Returning to the blind patient Schneider, who is able to swat a mosquito that is biting him but is unable point to a place on his body that is being touched, Merleau-Ponty suggests that the problem lies with his inability to think of his body hypothetically. This is not a loss of visual content, for Merleau-Ponty insists: Until some means has been discovered whereby we can link the origin and the essence or meaning of the disturbance […] until phenomenology becomes genetic phenomenology, unhelpful reversions to causal thought and naturalism will remain justified (145).

What he means here, I believe, is that this type of “motility” will support consciousness and allow these connections by projecting other bodily possibilities onto us, thereby solidifying the wholeness of our bodies.

Some further passages to consider:

[…] it is not enough that each sensation of the left hand should take its place among generic images of all parts of the body acting in association to form around the left hand, as it were, a superimposed sketch of the body […] the spatiality of the body must work downwards from the whole to the parts, the left hand and its position must be implied in a comprehensive bodily purpose (114)
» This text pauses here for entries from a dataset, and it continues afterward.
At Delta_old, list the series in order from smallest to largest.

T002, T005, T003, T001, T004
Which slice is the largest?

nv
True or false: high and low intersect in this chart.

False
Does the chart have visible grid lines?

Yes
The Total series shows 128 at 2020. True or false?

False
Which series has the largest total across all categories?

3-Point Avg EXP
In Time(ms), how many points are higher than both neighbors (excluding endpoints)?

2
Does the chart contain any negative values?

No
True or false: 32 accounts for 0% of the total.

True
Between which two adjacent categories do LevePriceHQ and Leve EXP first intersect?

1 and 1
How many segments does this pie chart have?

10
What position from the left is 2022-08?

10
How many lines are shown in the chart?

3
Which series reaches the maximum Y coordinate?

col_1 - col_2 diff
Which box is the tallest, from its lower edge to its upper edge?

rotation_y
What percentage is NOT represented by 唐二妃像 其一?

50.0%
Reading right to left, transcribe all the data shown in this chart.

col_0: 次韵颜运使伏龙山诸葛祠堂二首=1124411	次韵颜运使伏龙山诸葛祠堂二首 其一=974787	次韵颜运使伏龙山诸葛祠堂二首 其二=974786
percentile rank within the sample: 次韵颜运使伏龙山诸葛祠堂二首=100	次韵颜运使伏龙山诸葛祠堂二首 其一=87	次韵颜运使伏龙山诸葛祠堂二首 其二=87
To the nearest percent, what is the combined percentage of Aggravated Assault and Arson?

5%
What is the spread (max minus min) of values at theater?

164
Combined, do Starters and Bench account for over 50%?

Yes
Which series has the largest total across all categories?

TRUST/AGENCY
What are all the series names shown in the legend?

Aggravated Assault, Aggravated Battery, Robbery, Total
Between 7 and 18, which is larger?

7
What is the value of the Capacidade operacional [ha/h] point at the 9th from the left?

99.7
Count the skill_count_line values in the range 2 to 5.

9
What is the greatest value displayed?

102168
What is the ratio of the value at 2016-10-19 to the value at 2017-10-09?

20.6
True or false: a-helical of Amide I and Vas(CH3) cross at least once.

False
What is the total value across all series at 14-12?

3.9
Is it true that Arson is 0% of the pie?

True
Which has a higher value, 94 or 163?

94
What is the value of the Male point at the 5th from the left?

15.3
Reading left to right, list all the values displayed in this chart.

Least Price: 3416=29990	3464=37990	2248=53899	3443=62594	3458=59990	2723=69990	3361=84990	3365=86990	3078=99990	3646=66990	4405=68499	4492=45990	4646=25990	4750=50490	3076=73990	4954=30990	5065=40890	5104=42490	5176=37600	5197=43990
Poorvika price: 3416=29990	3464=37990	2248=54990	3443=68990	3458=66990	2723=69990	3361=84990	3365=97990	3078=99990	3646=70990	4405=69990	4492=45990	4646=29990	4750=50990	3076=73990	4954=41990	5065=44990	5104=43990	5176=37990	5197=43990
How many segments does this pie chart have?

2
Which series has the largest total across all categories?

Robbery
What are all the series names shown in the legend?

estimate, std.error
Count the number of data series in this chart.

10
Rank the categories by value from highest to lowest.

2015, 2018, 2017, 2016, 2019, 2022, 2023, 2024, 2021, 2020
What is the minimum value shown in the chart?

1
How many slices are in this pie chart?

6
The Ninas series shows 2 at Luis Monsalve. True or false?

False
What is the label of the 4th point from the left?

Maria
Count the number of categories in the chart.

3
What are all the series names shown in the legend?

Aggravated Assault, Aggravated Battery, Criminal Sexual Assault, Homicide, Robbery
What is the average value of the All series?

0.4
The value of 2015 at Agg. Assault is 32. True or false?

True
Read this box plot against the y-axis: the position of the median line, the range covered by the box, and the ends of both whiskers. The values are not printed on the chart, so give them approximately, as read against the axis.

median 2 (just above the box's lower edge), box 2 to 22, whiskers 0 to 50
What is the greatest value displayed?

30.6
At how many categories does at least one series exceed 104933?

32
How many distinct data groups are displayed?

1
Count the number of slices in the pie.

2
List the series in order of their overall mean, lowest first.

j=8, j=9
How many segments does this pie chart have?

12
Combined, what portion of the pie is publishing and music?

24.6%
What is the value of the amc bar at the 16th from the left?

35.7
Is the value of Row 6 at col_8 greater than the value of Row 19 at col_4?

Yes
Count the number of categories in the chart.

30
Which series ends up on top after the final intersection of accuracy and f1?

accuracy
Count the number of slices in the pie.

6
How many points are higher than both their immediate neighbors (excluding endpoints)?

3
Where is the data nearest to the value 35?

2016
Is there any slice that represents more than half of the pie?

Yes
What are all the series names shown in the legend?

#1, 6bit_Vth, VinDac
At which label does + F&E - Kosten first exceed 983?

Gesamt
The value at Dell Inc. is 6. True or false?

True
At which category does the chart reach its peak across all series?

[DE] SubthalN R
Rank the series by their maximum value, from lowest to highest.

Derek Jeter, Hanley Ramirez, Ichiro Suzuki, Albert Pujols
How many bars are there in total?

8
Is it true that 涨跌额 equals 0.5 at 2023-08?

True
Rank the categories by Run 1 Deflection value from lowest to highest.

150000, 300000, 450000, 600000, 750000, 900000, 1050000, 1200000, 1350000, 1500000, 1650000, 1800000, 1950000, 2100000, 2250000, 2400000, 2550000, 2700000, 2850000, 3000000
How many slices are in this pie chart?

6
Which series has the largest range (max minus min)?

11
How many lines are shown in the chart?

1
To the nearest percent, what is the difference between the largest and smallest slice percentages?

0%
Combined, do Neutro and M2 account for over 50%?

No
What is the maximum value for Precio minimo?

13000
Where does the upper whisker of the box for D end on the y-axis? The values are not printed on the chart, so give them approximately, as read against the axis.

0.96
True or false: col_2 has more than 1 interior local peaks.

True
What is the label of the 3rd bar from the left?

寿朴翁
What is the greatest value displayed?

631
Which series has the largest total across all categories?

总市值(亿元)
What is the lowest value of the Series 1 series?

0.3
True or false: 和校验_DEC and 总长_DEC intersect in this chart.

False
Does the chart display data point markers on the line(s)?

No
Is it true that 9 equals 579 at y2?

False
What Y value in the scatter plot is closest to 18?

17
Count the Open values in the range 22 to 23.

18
Psychologists often say that the body image is dynamic. Brought down to a precise sense, this term means that my body appears to me as an attitude directed towards a certain existing or possible task (114)

[…] because the form is accessible only through the content. Bodily space can really become a fragment of objective space only if within its individuality as bodily space it contains the dialectical ferment to trans- form it into universal space. This is what we have tried to express by saying that the point-horizon structure is the foundation of space(117).

Merleau Ponty Film

We must therefore avoid saying that our body is in space, or in time. It inhabits space and time (161).

If habit is neither a form of knowledge nor an involuntary action, then what is it? It is knowledge in the hands, which is forthcoming only when bodily effort is made, and cannot be formulated in detachment from that effort. The subject knows where the letters are on the typewriter as we know where one of our limbs is, though a knowledge bred of familiarity which does not give us a position in objective space (167).

Works Cited:

Merleau Ponty Art

Merleau-Ponty, Maurice. “The Spatiality of One’s Own Body and Motility.” Phenomenology of Perception. 112-170.